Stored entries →
*-*-*
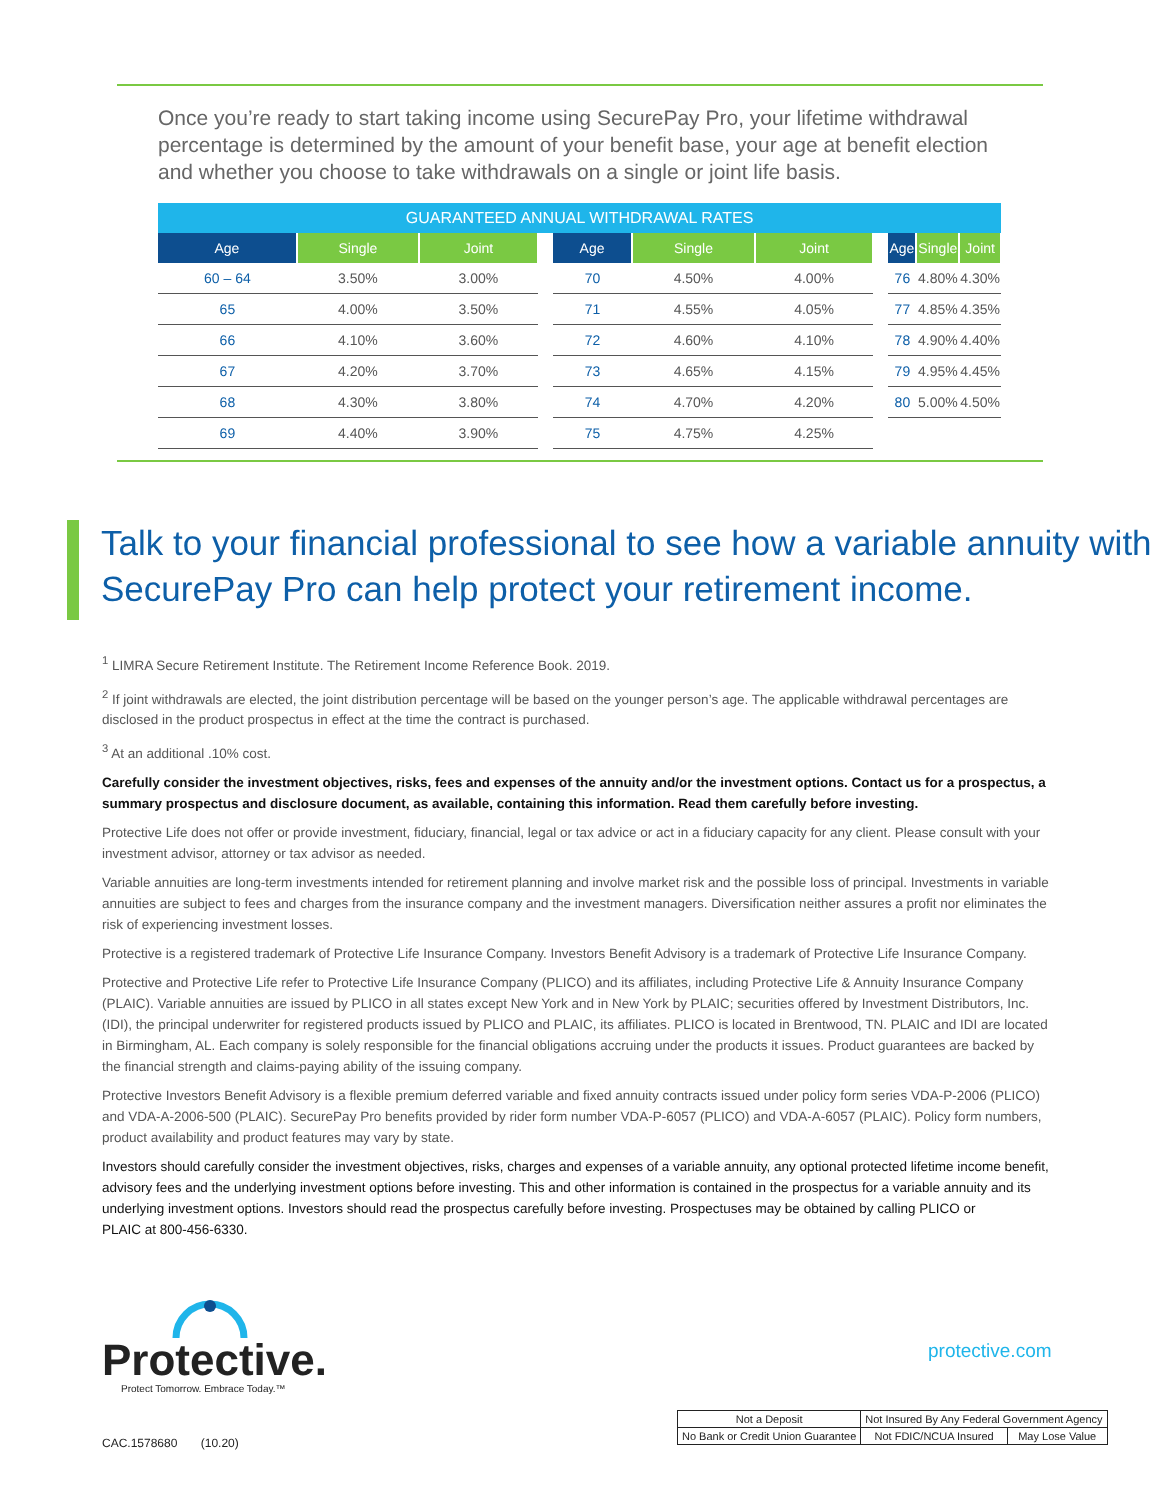Once you’re ready to start taking income using SecurePay Pro, your lifetime withdrawal percentage is determined by the amount of your benefit base, your age at benefit election and whether you choose to take withdrawals on a single or joint life basis.
| GUARANTEED ANNUAL WITHDRAWAL RATES | | | | | | | | | | |
| --- | --- | --- | --- | --- | --- | --- | --- | --- | --- | --- |
| Age | Single | Joint | | Age | Single | Joint | | Age | Single | Joint |
| 60 – 64 | 3.50% | 3.00% | | 70 | 4.50% | 4.00% | | 76 | 4.80% | 4.30% |
| 65 | 4.00% | 3.50% | | 71 | 4.55% | 4.05% | | 77 | 4.85% | 4.35% |
| 66 | 4.10% | 3.60% | | 72 | 4.60% | 4.10% | | 78 | 4.90% | 4.40% |
| 67 | 4.20% | 3.70% | | 73 | 4.65% | 4.15% | | 79 | 4.95% | 4.45% |
| 68 | 4.30% | 3.80% | | 74 | 4.70% | 4.20% | | 80 | 5.00% | 4.50% |
| 69 | 4.40% | 3.90% | | 75 | 4.75% | 4.25% | | | | |
Talk to your financial professional to see how a variable annuity with
SecurePay Pro can help protect your retirement income.
<sup>1</sup> LIMRA Secure Retirement Institute. The Retirement Income Reference Book. 2019.
<sup>2</sup> If joint withdrawals are elected, the joint distribution percentage will be based on the younger person’s age. The applicable withdrawal percentages are disclosed in the product prospectus in effect at the time the contract is purchased.
<sup>3</sup> At an additional .10% cost.
Carefully consider the investment objectives, risks, fees and expenses of the annuity and/or the investment options. Contact us for a prospectus, a summary prospectus and disclosure document, as available, containing this information. Read them carefully before investing.
Protective Life does not offer or provide investment, fiduciary, financial, legal or tax advice or act in a fiduciary capacity for any client. Please consult with your investment advisor, attorney or tax advisor as needed.
Variable annuities are long-term investments intended for retirement planning and involve market risk and the possible loss of principal. Investments in variable annuities are subject to fees and charges from the insurance company and the investment managers. Diversification neither assures a profit nor eliminates the risk of experiencing investment losses.
Protective is a registered trademark of Protective Life Insurance Company. Investors Benefit Advisory is a trademark of Protective Life Insurance Company.
Protective and Protective Life refer to Protective Life Insurance Company (PLICO) and its affiliates, including Protective Life & Annuity Insurance Company (PLAIC). Variable annuities are issued by PLICO in all states except New York and in New York by PLAIC; securities offered by Investment Distributors, Inc. (IDI), the principal underwriter for registered products issued by PLICO and PLAIC, its affiliates. PLICO is located in Brentwood, TN. PLAIC and IDI are located in Birmingham, AL. Each company is solely responsible for the financial obligations accruing under the products it issues. Product guarantees are backed by the financial strength and claims-paying ability of the issuing company.
Protective Investors Benefit Advisory is a flexible premium deferred variable and fixed annuity contracts issued under policy form series VDA-P-2006 (PLICO) and VDA-A-2006-500 (PLAIC). SecurePay Pro benefits provided by rider form number VDA-P-6057 (PLICO) and VDA-A-6057 (PLAIC). Policy form numbers, product availability and product features may vary by state.
Investors should carefully consider the investment objectives, risks, charges and expenses of a variable annuity, any optional protected lifetime income benefit, advisory fees and the underlying investment options before investing. This and other information is contained in the prospectus for a variable annuity and its underlying investment options. Investors should read the prospectus carefully before investing. Prospectuses may be obtained by calling PLICO or
PLAIC at 800-456-6330.
Protective.
Protect Tomorrow. Embrace Today.™
protective.com
CAC.1578680 (10.20)
| Not a Deposit | Not Insured By Any Federal Government Agency | | |
| No Bank or Credit Union Guarantee | | Not FDIC/NCUA Insured | May Lose Value |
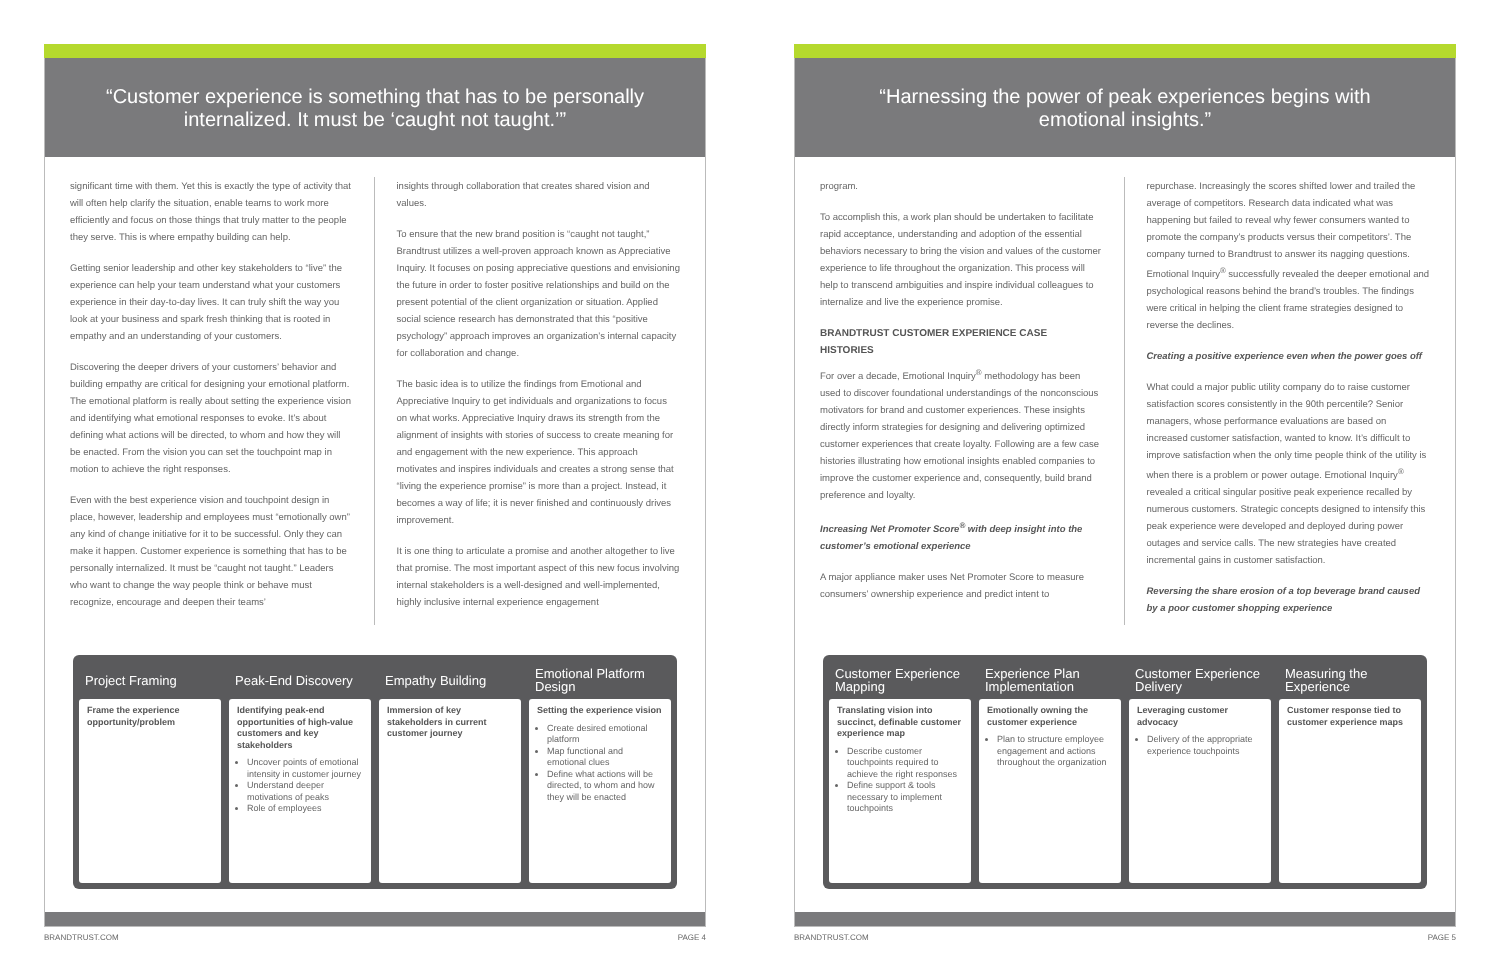“Customer experience is something that has to be personally internalized. It must be ‘caught not taught.’”
significant time with them. Yet this is exactly the type of activity that will often help clarify the situation, enable teams to work more efficiently and focus on those things that truly matter to the people they serve. This is where empathy building can help.
Getting senior leadership and other key stakeholders to “live” the experience can help your team understand what your customers experience in their day-to-day lives. It can truly shift the way you look at your business and spark fresh thinking that is rooted in empathy and an understanding of your customers.
Discovering the deeper drivers of your customers’ behavior and building empathy are critical for designing your emotional platform. The emotional platform is really about setting the experience vision and identifying what emotional responses to evoke. It’s about defining what actions will be directed, to whom and how they will be enacted. From the vision you can set the touchpoint map in motion to achieve the right responses.
Even with the best experience vision and touchpoint design in place, however, leadership and employees must “emotionally own” any kind of change initiative for it to be successful. Only they can make it happen. Customer experience is something that has to be personally internalized. It must be “caught not taught.” Leaders who want to change the way people think or behave must recognize, encourage and deepen their teams’
insights through collaboration that creates shared vision and values.
To ensure that the new brand position is “caught not taught,” Brandtrust utilizes a well-proven approach known as Appreciative Inquiry. It focuses on posing appreciative questions and envisioning the future in order to foster positive relationships and build on the present potential of the client organization or situation. Applied social science research has demonstrated that this “positive psychology” approach improves an organization’s internal capacity for collaboration and change.
The basic idea is to utilize the findings from Emotional and Appreciative Inquiry to get individuals and organizations to focus on what works. Appreciative Inquiry draws its strength from the alignment of insights with stories of success to create meaning for and engagement with the new experience. This approach motivates and inspires individuals and creates a strong sense that “living the experience promise” is more than a project. Instead, it becomes a way of life; it is never finished and continuously drives improvement.
It is one thing to articulate a promise and another altogether to live that promise. The most important aspect of this new focus involving internal stakeholders is a well-designed and well-implemented, highly inclusive internal experience engagement
Project Framing
Frame the experience opportunity/problem
Peak-End Discovery
Identifying peak-end opportunities of high-value customers and key stakeholders
Uncover points of emotional intensity in customer journey
Understand deeper motivations of peaks
Role of employees
Empathy Building
Immersion of key stakeholders in current customer journey
Emotional Platform Design
Setting the experience vision
Create desired emotional platform
Map functional and emotional clues
Define what actions will be directed, to whom and how they will be enacted
BRANDTRUST.COM PAGE 4
“Harnessing the power of peak experiences begins with emotional insights.”
program.
To accomplish this, a work plan should be undertaken to facilitate rapid acceptance, understanding and adoption of the essential behaviors necessary to bring the vision and values of the customer experience to life throughout the organization. This process will help to transcend ambiguities and inspire individual colleagues to internalize and live the experience promise.
BRANDTRUST CUSTOMER EXPERIENCE CASE HISTORIES
For over a decade, Emotional Inquiry<sup>®</sup> methodology has been used to discover foundational understandings of the nonconscious motivators for brand and customer experiences. These insights directly inform strategies for designing and delivering optimized customer experiences that create loyalty. Following are a few case histories illustrating how emotional insights enabled companies to improve the customer experience and, consequently, build brand preference and loyalty.
Increasing Net Promoter Score<sup>®</sup> with deep insight into the customer’s emotional experience
A major appliance maker uses Net Promoter Score to measure consumers’ ownership experience and predict intent to
repurchase. Increasingly the scores shifted lower and trailed the average of competitors. Research data indicated what was happening but failed to reveal why fewer consumers wanted to promote the company’s products versus their competitors’. The company turned to Brandtrust to answer its nagging questions. Emotional Inquiry<sup>®</sup> successfully revealed the deeper emotional and psychological reasons behind the brand’s troubles. The findings were critical in helping the client frame strategies designed to reverse the declines.
Creating a positive experience even when the power goes off
What could a major public utility company do to raise customer satisfaction scores consistently in the 90th percentile? Senior managers, whose performance evaluations are based on increased customer satisfaction, wanted to know. It’s difficult to improve satisfaction when the only time people think of the utility is when there is a problem or power outage. Emotional Inquiry<sup>®</sup> revealed a critical singular positive peak experience recalled by numerous customers. Strategic concepts designed to intensify this peak experience were developed and deployed during power outages and service calls. The new strategies have created incremental gains in customer satisfaction.
Reversing the share erosion of a top beverage brand caused by a poor customer shopping experience
Customer Experience Mapping
Translating vision into succinct, definable customer experience map
Describe customer touchpoints required to achieve the right responses
Define support & tools necessary to implement touchpoints
Experience Plan Implementation
Emotionally owning the customer experience
Plan to structure employee engagement and actions throughout the organization
Customer Experience Delivery
Leveraging customer advocacy
Delivery of the appropriate experience touchpoints
Measuring the Experience
Customer response tied to customer experience maps
BRANDTRUST.COM PAGE 5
*-*-*
Job →
Could you output exactly the lines from the one containing "Customer response tied" to the end of the entries above, both included, and no others?

Result of this task →
Customer response tied to customer experience maps
BRANDTRUST.COM PAGE 5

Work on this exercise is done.